Some Tips for Beginners

  1. Go slowly. Don't try to make the perfect level on your first few attempts! Make small practice levels to learn basic concepts and effects before implementing them in a level you care about.

  2. Read a lot! Read through all of the tutorials here at Rust before you go head-first into map building. In fact, you may want to fire up the ol' printer and get some of this stuff in hardcopy so you have it in front of you while editing. Trust me, you'll save yourself a lot of time and frustration later on if you do this.

  3. Learn your editor! One of the best things you can do is visit sites dedicated to your editor and learn what it can/can't do. It always amazes me the number of people who complain, "My editor can't do this!" when, in fact, it can. They just didn't take the time to read all the tutorials out there.

  4. Start small! Don't try to do every single cool effect you've ever seen. A lot of this stuff was done by people who had done a lot more maps than you have, so don't assume that you can do the cool stuff that Id or anyone else did right away. The truth of the matter is that your first few maps probably aren't even "playable" maps, so don't even post them - in fact, expect this and realize that they are learning experiences, not "playable" levels.

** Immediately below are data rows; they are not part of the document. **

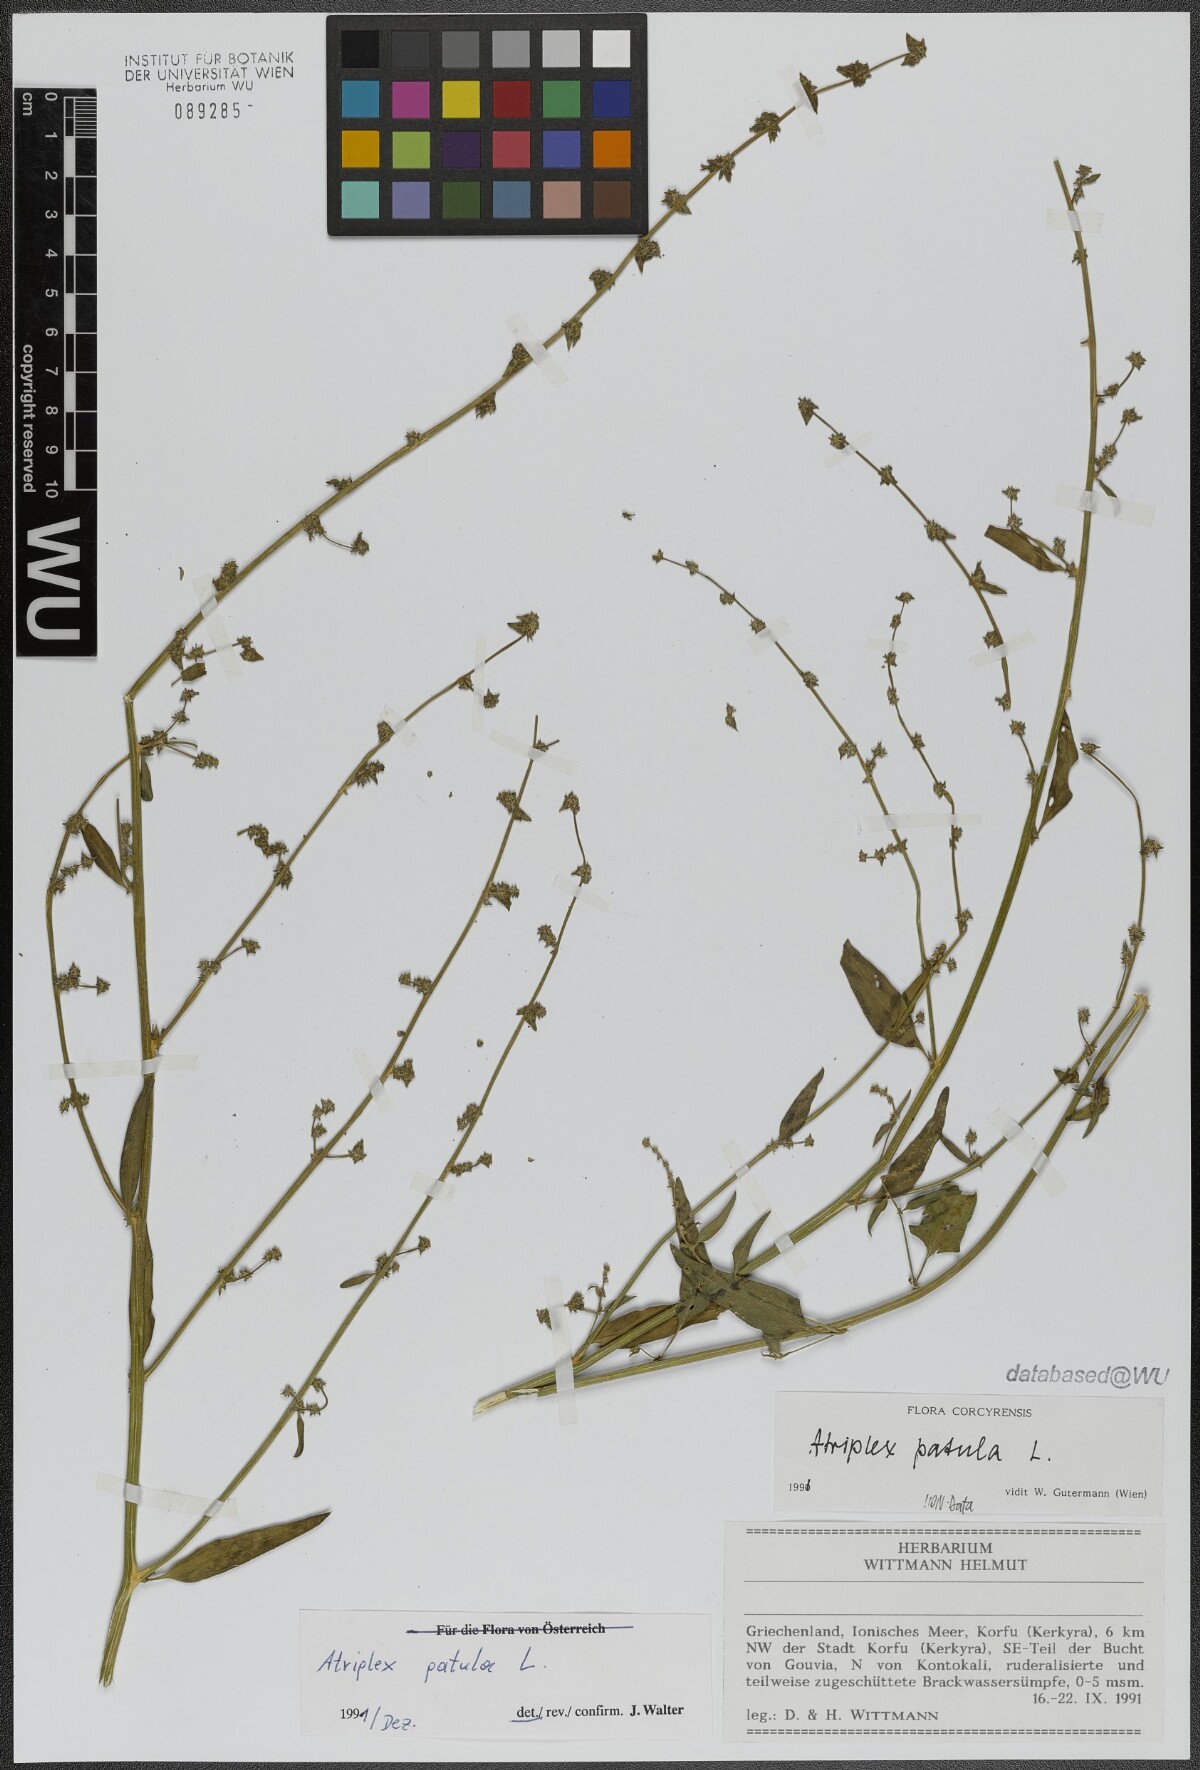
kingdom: Plantae
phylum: Tracheophyta
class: Magnoliopsida
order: Caryophyllales
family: Amaranthaceae
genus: Atriplex
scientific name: Atriplex patula
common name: Common orache
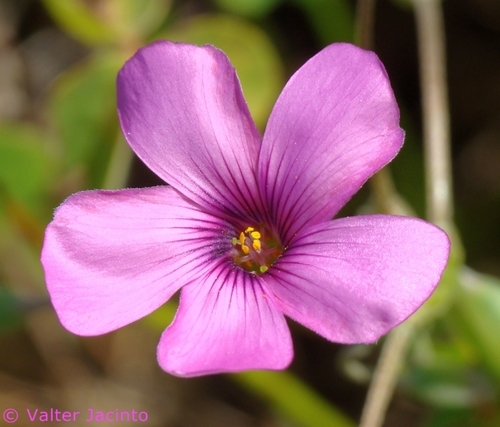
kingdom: Plantae
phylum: Tracheophyta
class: Magnoliopsida
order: Oxalidales
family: Oxalidaceae
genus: Oxalis
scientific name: Oxalis articulata
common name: Pink-sorrel
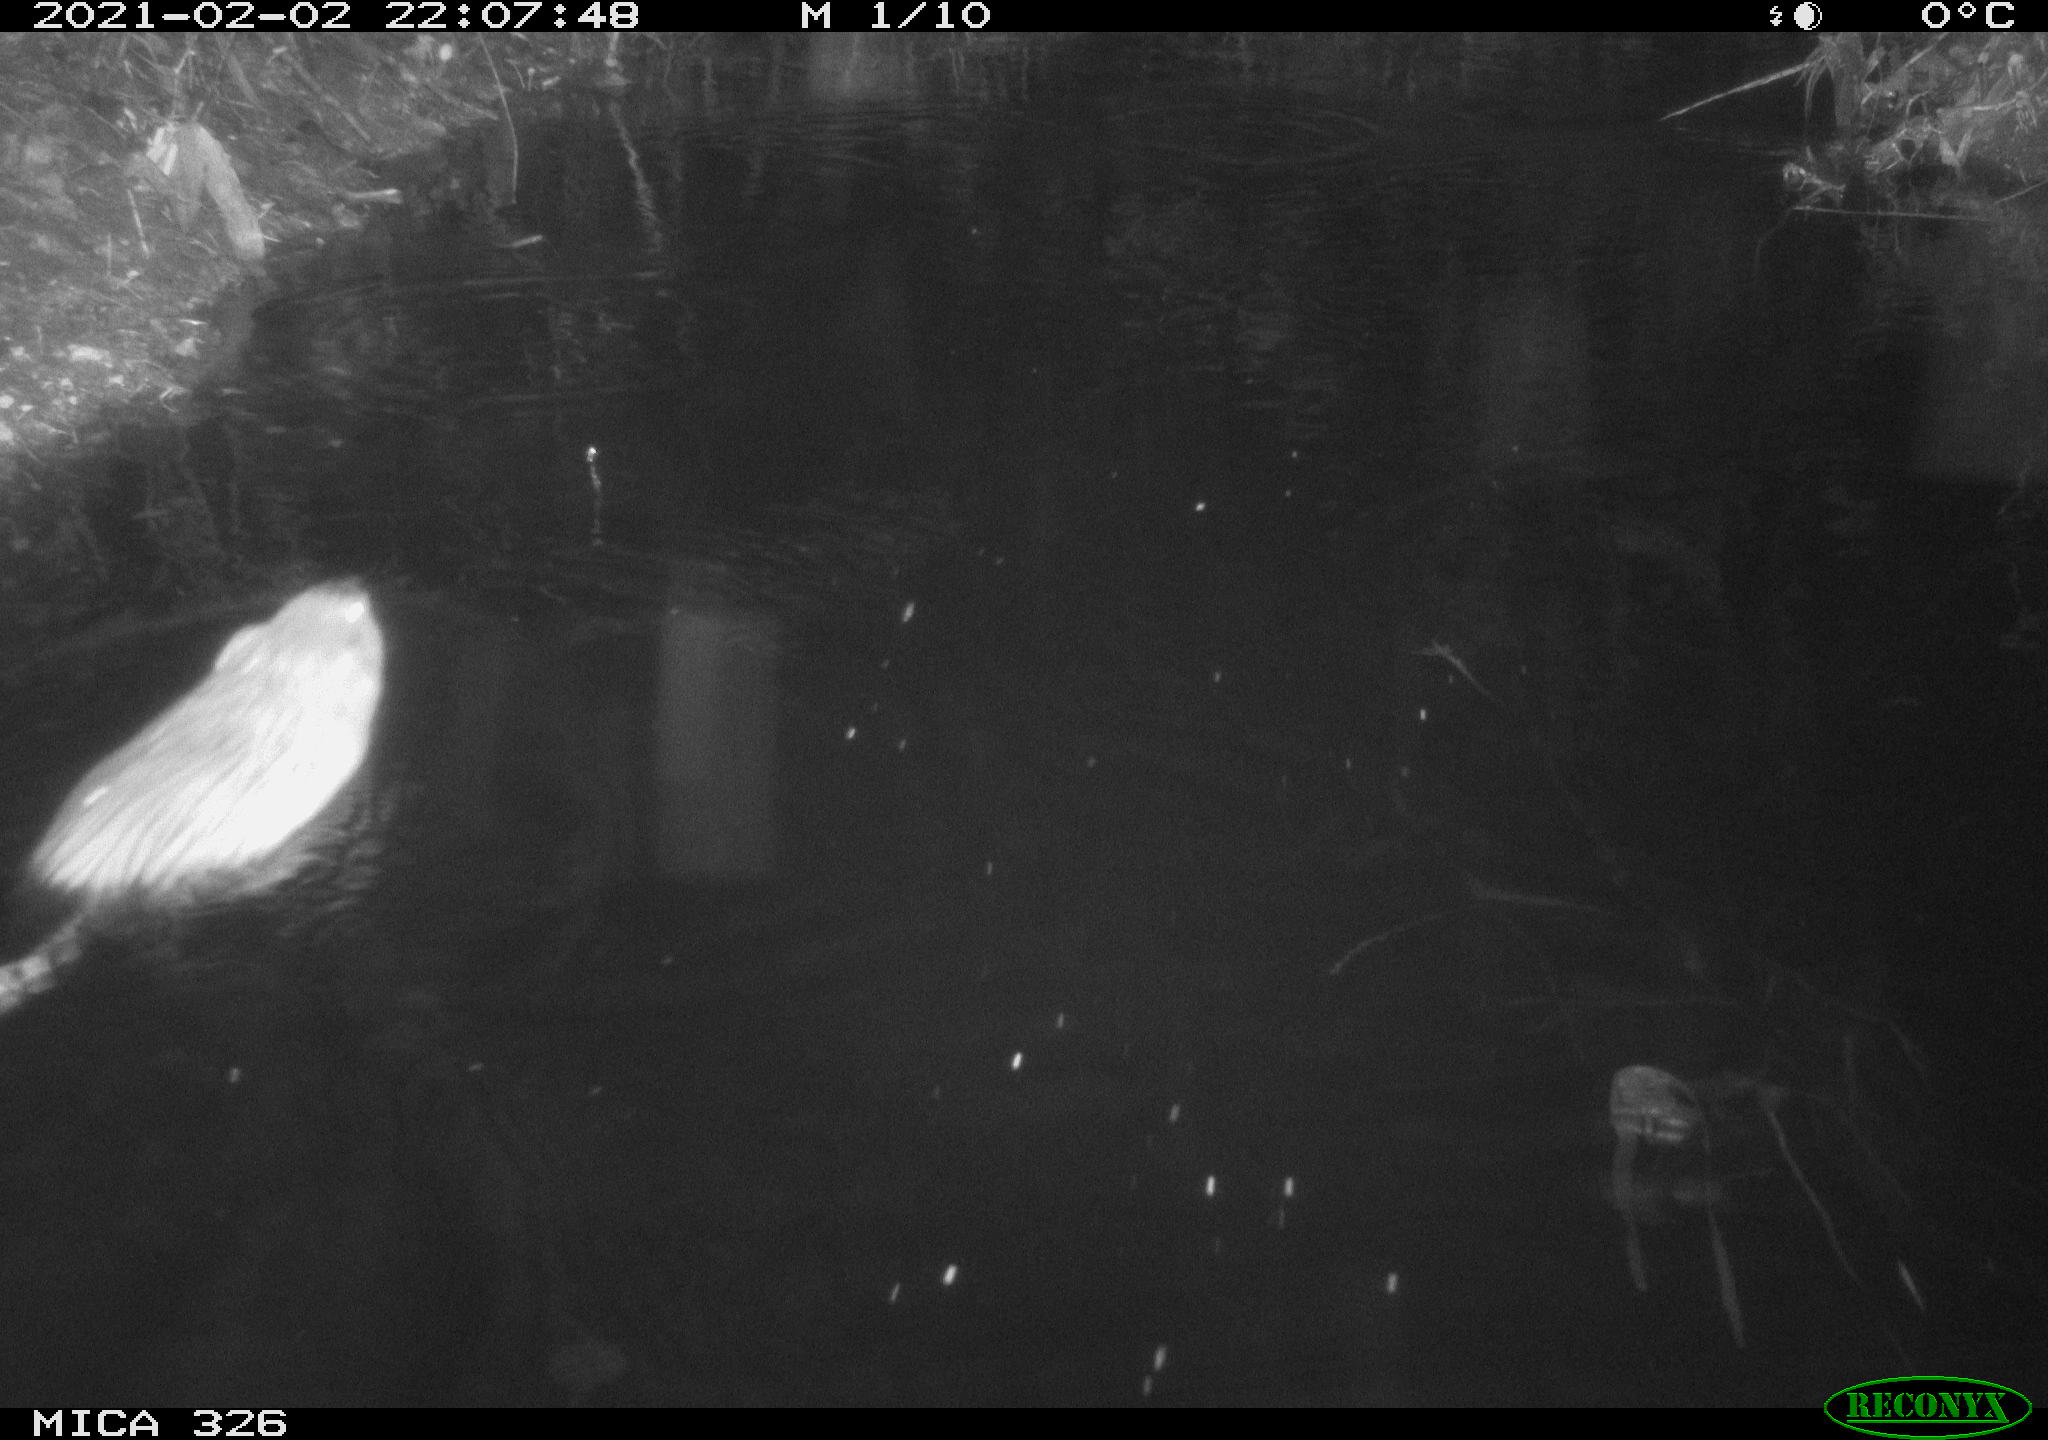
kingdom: Animalia
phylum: Chordata
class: Mammalia
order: Rodentia
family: Cricetidae
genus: Ondatra
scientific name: Ondatra zibethicus
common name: Muskrat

  5. Keep rooms small too! The Quake engine is very picky about size. The larger the room, the more the Quake engine has to do to display the room and all the stuff in it. Don't do large outdoor areas!!! Until you learn what the Quake 2 engine can handle, don't even try to create outdoor rooms. This is better left for when you've gotten some basic experimenting out of the way.

  6. Plan ahead. Without question, the biggest mistake of the beginner. Quake is very sensitive to the number of brushes and entities in a single view. The more stuff the engine has to render, the slower the gameplay. Also, knowing what you want to do makes it easier to create a level that "flows" well from one room to another. Keep in mind a level isn't just a bunch of different rooms connected to each other. It's something that is designed to either complete an objective in Single Player mode or to create a fair, yet interesting battleground for DM mode. You have to plan ahead to keep from spending hours on a map that doesn't even play well or doesn't look good.

  7. Ask questions, but don't bug people. Most editors are willing to help a beginner out, but don't abuse that willingness. When you have a question, post it on a discussion board, like the one here at Rust, or a public discussion area, such as a newsgroup. And don't assume the world revolves around you. You're question may sit a while before it's answered (and if it goes unanswered too long either your idea can't be done or you haven't exhausted the sources of information out there.) Be sure that you've read FAQs and tutorials about Quake 2 editing and your editor specifically before posting questions - otherwise, you may get the short reply of, "Check the FAQ" or some other less-than-happy reply. Additionally, don't assume that an author of a tutorial, FAQ, or reply wants a personal e-mail. (Especially in my case!) You should ask before you send questions whizzing through cyberspace using e-mail, or you may not like the reply (plus still not get your question answered by someone who could normally help.)

  8. Finally, have fun! Editing is a long and tedious process, but the final result almost always makes it worthwhile!